26 June 2009
On Saturday, 20 June 2009, the town of Rhodes, located in the southern Drakensberg in South Africa’s Eastern Cape province, welcomed a group of tired but exhilarated Freedom Challenge cyclists after a 500-kilometre ride that started in Pietermaritzburg in KwaZulu-Natal a week before.
The Ride to Rhodes is an annual six-day race that takes adrenalin-seekers on a rugged but awesomely beautiful mountain biking trail from Pietermaritzburg to Rhodes.
The day the cyclists arrived in Rhodes was wintry, with snow on the mountain; the local pub’s roaring fire was a happy welcome to the battered and bruised but happy group of men and women. All dressed in their bright red Freedom Challenge jerseys, they laughed together as they shared stories of their recent adventure.
Experience of a lifetime
Two of the older adventurers, Gavin Greig and Rodney Milford, had an experience of a lifetime.
At one point, on the ride from Centocow to Ntsikeni Nature Reserve, they fell far behind and by midnight, after 19 hours of cycling, with the temperature having dropped to minus-three, they just couldn’t go on.
A tiny mud hut presented itself, and they knocked on the door.
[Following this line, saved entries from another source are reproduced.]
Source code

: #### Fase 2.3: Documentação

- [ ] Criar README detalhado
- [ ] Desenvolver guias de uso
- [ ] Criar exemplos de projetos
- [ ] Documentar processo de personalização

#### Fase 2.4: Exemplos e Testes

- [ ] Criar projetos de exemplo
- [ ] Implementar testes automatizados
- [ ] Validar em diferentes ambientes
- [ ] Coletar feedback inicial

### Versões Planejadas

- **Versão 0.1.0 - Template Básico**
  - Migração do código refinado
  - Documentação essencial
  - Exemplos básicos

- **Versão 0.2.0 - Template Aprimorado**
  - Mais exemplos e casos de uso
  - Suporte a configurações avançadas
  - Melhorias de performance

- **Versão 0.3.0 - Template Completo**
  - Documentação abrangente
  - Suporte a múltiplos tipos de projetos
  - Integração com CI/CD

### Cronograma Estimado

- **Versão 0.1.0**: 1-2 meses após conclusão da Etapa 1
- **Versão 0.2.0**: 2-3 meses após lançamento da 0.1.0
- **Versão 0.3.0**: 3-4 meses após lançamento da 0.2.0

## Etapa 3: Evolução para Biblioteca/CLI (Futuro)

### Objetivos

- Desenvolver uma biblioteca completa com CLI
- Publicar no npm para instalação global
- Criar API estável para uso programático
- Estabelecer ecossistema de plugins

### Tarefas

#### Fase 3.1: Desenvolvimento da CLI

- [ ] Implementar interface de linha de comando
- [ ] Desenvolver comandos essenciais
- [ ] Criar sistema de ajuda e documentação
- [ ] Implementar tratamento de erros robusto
It was opened warily by a nervous lady, but when she saw their plight she welcomed them into her tiny home.
Two children were sleeping in the kitchen and she in her bedroom. She immediately made them tea and went to sleep with her children in the kitchen, giving up her bed for the tired and weary men. They were overcome by her generosity, and collapsed into bed and slept until morning.
They woke to the smell of mealiepap (maize porridge) that she had made for their breakfast. It was an act of incredible kindness, and one has to wonder how many would, without question, allow two complete strangers into their home at midnight and give up their bed for them!
Chatting in the pub after finishing the ride, Milford said: “The fast pace of today’s city life means we don’t take enough time to be truly human. That old woman’s act of kindness really affected me, because I know how rarely such generosity occurs in our ‘normal’ lives.”
The Freedom Challenge trail takes the cyclists off-road through some of the most stunning scenery one can see anywhere, never mind in South Africa. The route includes a quick stop at the Centocow Mission Station.
Founded in 1892 by the Trappist monk Abbot Francis Pfanner, Centocow treated the famed watercolour artist Gerard Bhengu for tuberculosis when he was a young boy. Dr Max Kohler, who practiced at Centocow from 1925 to 1935, was responsible for discovering Bhengu and encouraging him to paint.
While the Ride to Rhodes route is 500 kilometres in distance, it is a particularly testing 500 kilometres, with many tortuous climbs that seem never-ending, winding up and up on slippery tracks and stony dirt roads. However, the fantastic views at the top of each mountain are more than reward for the huge effort and determination needed to ascend each challenging peak.
The highest pass in South Africa
Naude’s Nek, the final climb before Rhodes, is without doubt the ultimate mountain climb for cyclists. As the highest pass in South Africa, the ride up is precarious, as is speeding down the dirt road on the other side that winds its way into Rhodes.
The vast views are indescribably beautiful, but the riders must keep their eyes on the trail or face potentially disastrous consequences.
The challenge is, at times, enough to make cause many a gut check, but afterwards those who have conquered it speak about the “soul” of the ride. It’s more than just a race – it’s a journey into South Africa, its far-flung places and people, as well a unique personal challenge.
Carine Reyneke, a business analyst and first-time rider in the Ride to Rhodes, commented afterwards: “It’s the people, the craziness of us all, and coming together for a short period of time to experience something few cyclists ever have the opportunity to share. I will definitely be back again.”